The son of a book printer owner studied science and medicine for several semesters before turning to acting in 1891. He made his debut at the Municipal Theater of Magdeburg . Until he was brought to the Deutsches Theater in Berlin by Otto Brahm in 1895 , Gregori worked at theaters in Lübeck and Barmen and completed his one-year military service in the Reich capital immediately before he took office.

Further engagements brought him from 1898 to 1901 at the Schiller Theater in Berlin. In March 1901 he was brought to the Burgtheater in Vienna by Paul Schlenther and stayed there until 1910. During this time Gregori was appointed kuk court actor and head of the kuk Academy for Music and Performing Arts . In 1910 he accepted the call of artistic director at the Mannheim court theater . “In less than two years, unfortunately, it turned out that Mannheim was not yet ready for the idealistic plans that his new artistic director had in mind for him.” On his return to Vienna, however, he did not even find an actor at the Burgtheater. At the beginning of the First World War, from 1914 to 1916, Gregori was drafted and served as an officer and trainer for recruits in Dresden; then he returned to Berlin. Max Reinhardt had drawn him to the Deutsches Theater as an actor, director and teacher. However, Gregori devoted himself more to his work as a teacher and more intensively pursued his inclinations for literature. He was rarely seen as an actor.
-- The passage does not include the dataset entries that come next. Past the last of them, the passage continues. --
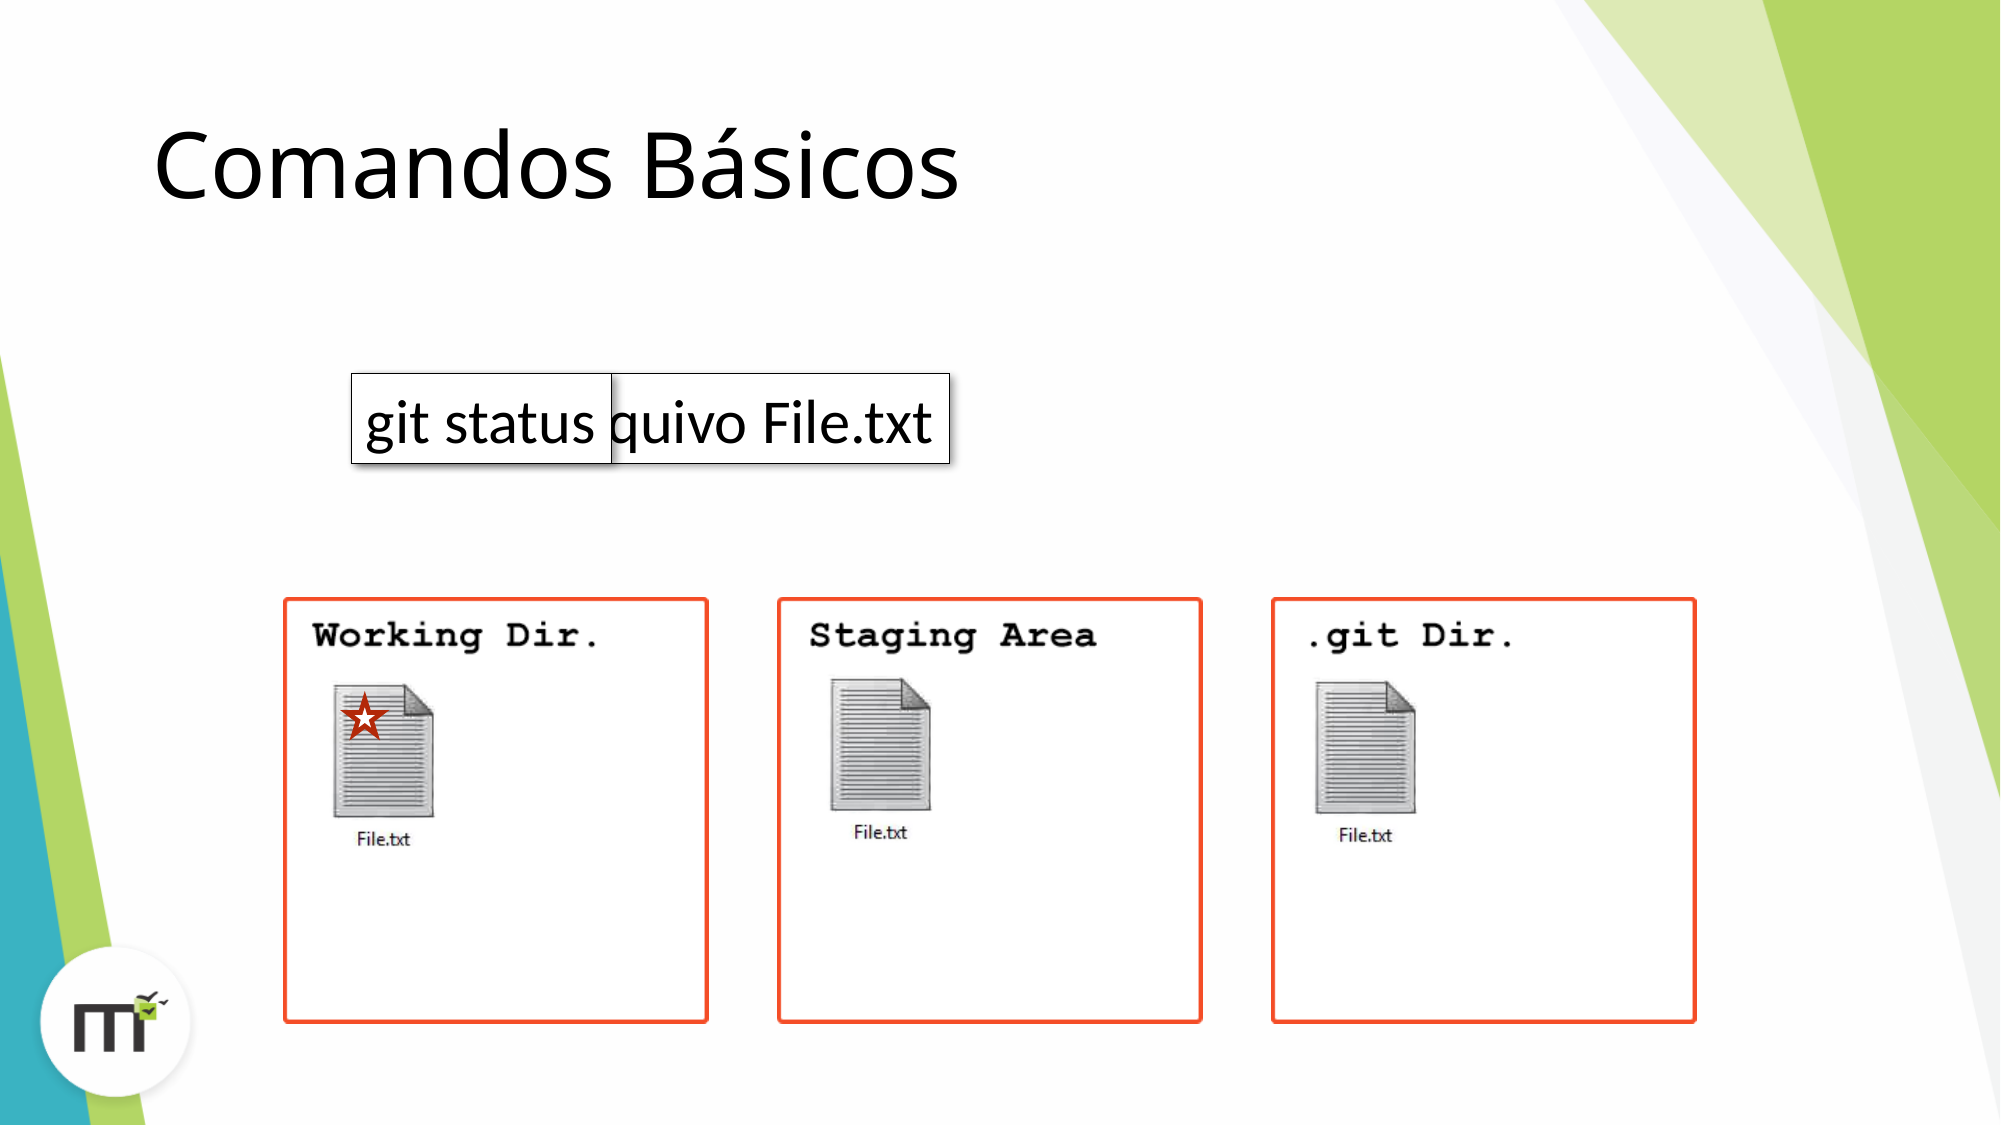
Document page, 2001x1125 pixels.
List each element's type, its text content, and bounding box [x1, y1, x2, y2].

picture [0, 0, 2001, 1125]
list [1271, 597, 1697, 1024]
text_box Edite o arquivo File.txt [619, 373, 950, 464]
title Comandos Básicos [137, 59, 1863, 278]
text_box git status [351, 373, 612, 464]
Gregori's range of roles included the entire repertoire of classic hero and character roles - leading roles throughout. He played Hamlet , Karl Moor , Wilhelm Tell , Rudolf von Habsburg, Nathan the Wise , the Marquis Posa and Mephisto in Faust , among others . In the latter stage classic of Goethe's he also shone in the title role. It was to be Gregori's greatest success. In a review from 1900 it was said: It offered "an achievement of the greatest serenity". And critic Heinrich Hart noted: “His Faust ... is a creation of high and noble style, one that is entirely worthy of Goethe. The performer, who can hardly shy away from any comparison in terms of inwardness and psychological sensitivity, has deeply fulfilled himself with the spirit of poetry. "

Work as an acting teacher and author

Gregori was already involved as a teacher during his time at the Burgtheater in Vienna. His most famous students from this period include Maria Fein , Fritz Kortner , Maria Orska and Ellen Richter .
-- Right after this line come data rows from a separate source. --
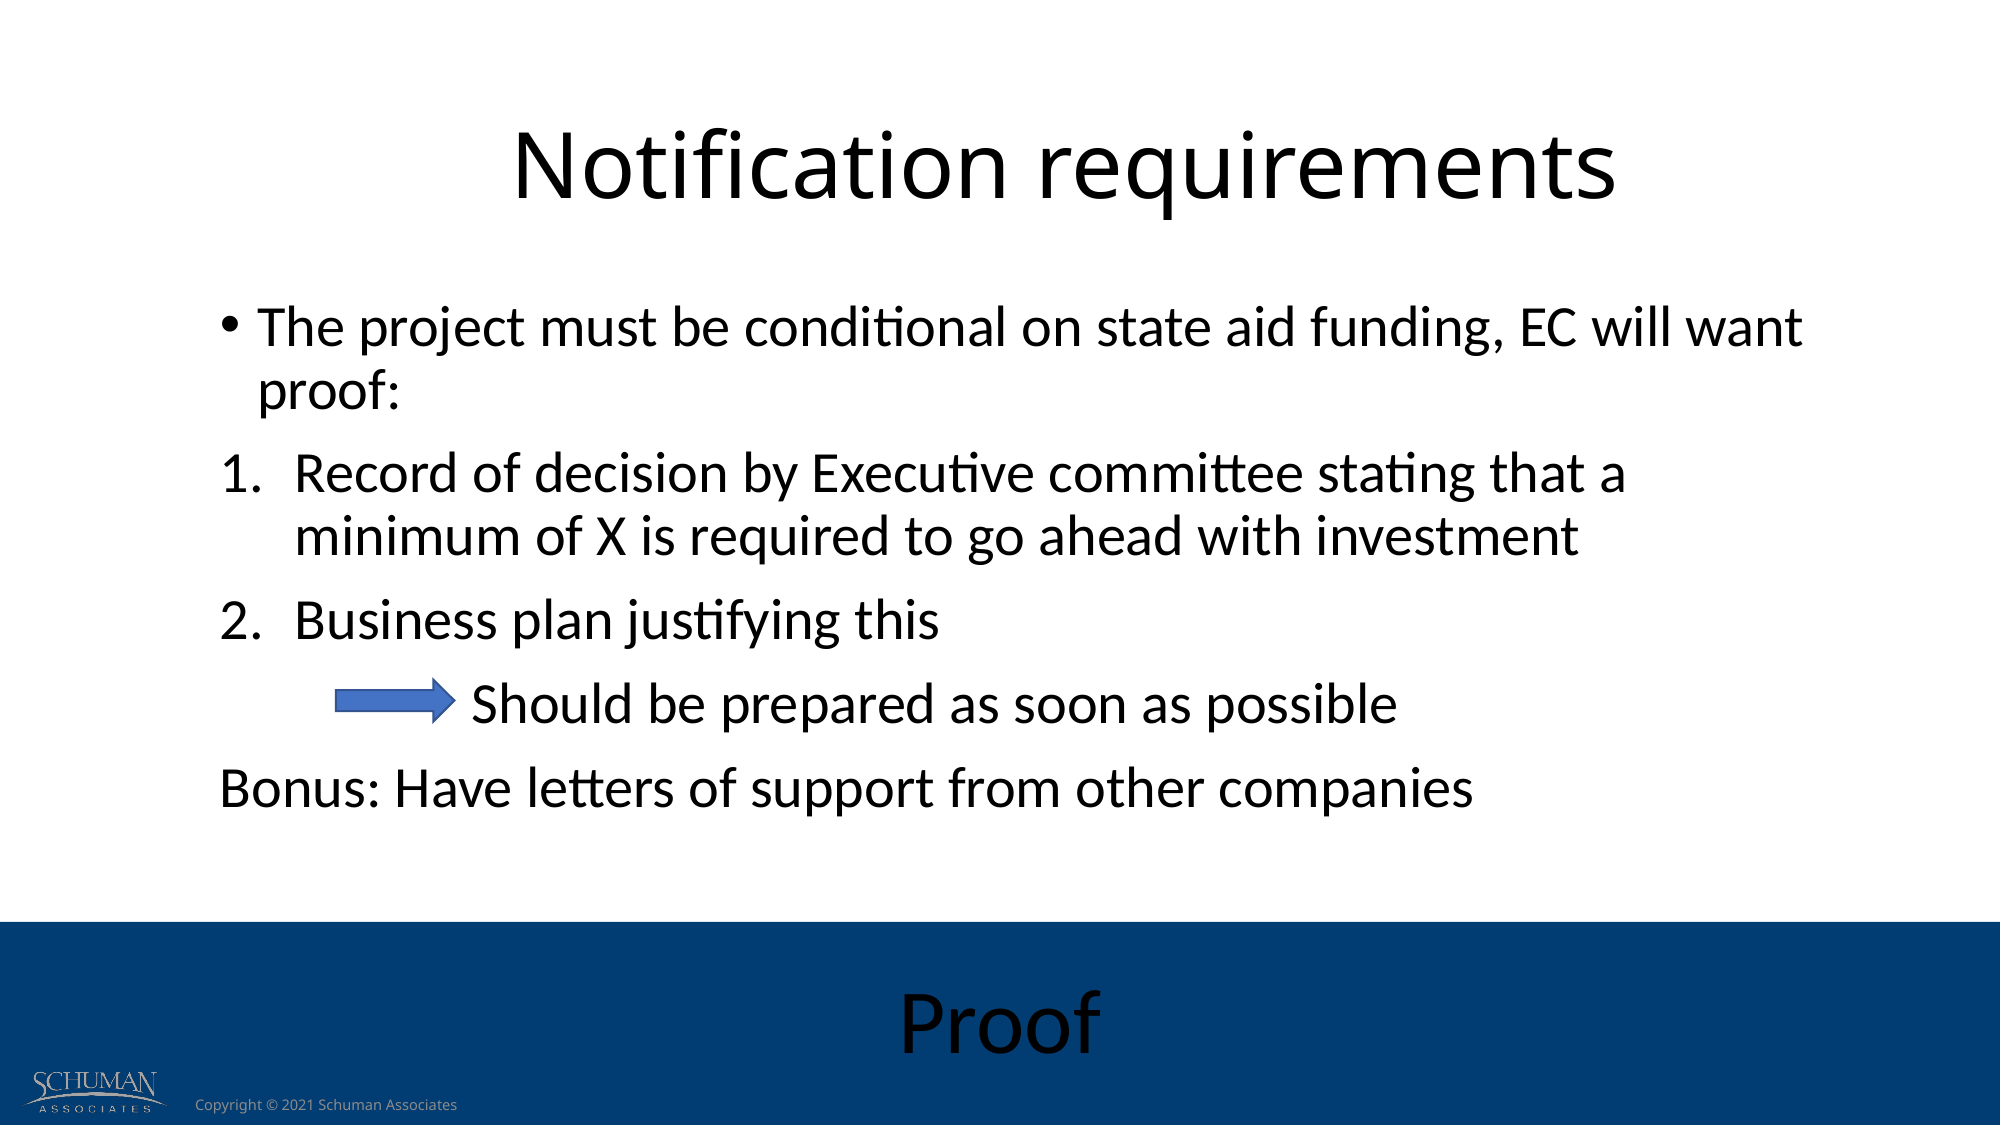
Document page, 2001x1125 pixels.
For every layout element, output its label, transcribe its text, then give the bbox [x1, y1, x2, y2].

text_box [334, 677, 456, 725]
picture [20, 1071, 169, 1113]
text_box The project must be conditional on state aid funding, EC will want proof: Record of decision by Executive committee stating that a minimum of X is required to go ahead with investment Business plan justifying this Should be prepared as soon as possible Bonus: Have letters of support from other companies [205, 288, 1849, 801]
text_box Notification requirements [243, 112, 1887, 353]
text_box Proof [0, 921, 2000, 1125]
text_box Copyright © 2021 Schuman Associates [180, 1079, 492, 1125]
After the end of the First World War, Gregori devoted himself almost exclusively to teaching - although he was still an actor at the Deutsches Theater and also represented on the acting board of this most important German stage. He taught at the drama school of the German Theater and was soon given a professorship at the Theater Studies Institute . His most famous students from this period include Kurt Horwitz , Gerhard Just , Walter Richter and Eduard Wandrey .

Gregori, who had only been available for film roles for a short time (in the years immediately after the First World War), has also written several papers on the subject of theater and acting since the 1890s. He also published reviews of German poetry in specialist journals. So appeared u. a. published by Max Hesses Verlag, Leipzig, the lyric devotions he collected under the title Nature and Love Moods of German Poets .

Filmography

Works

  • 1894: Shakespeare's Hamlet in the light of a new representation
  • 1899: The actor's work
  • 1902: Bernhard Baumeister
  • 1903: Longing for actors
  • 1904: Josef Kainz
  • 1905: At golden tables
  • 1909: Michelangelo
  • 1913: Mask arts
  • 1913: Self-evident and thoughtful things from a theater manager
  • 1919: The actor (From nature and the spiritual world. Collection of scientific and common understandings)
  • 1923: Droste-Hülshoff
  • 1924: German stage art

literature

Web links

Remarks

  1. ^ Franz Servaes : hours of friendship with Ferdinand Gregori. In: Kölnische Zeitung . No. 698b, December 20, 1928, morning edition.
  2. ^ Ludwig Eisenberg's great biographical lexicon of the German stage in the XIX. Century. 1903, p. 348.
  3. ^ Ludwig Eisenberg's great biographical lexicon of the German stage in the XIX. Century. 1903, p. 348.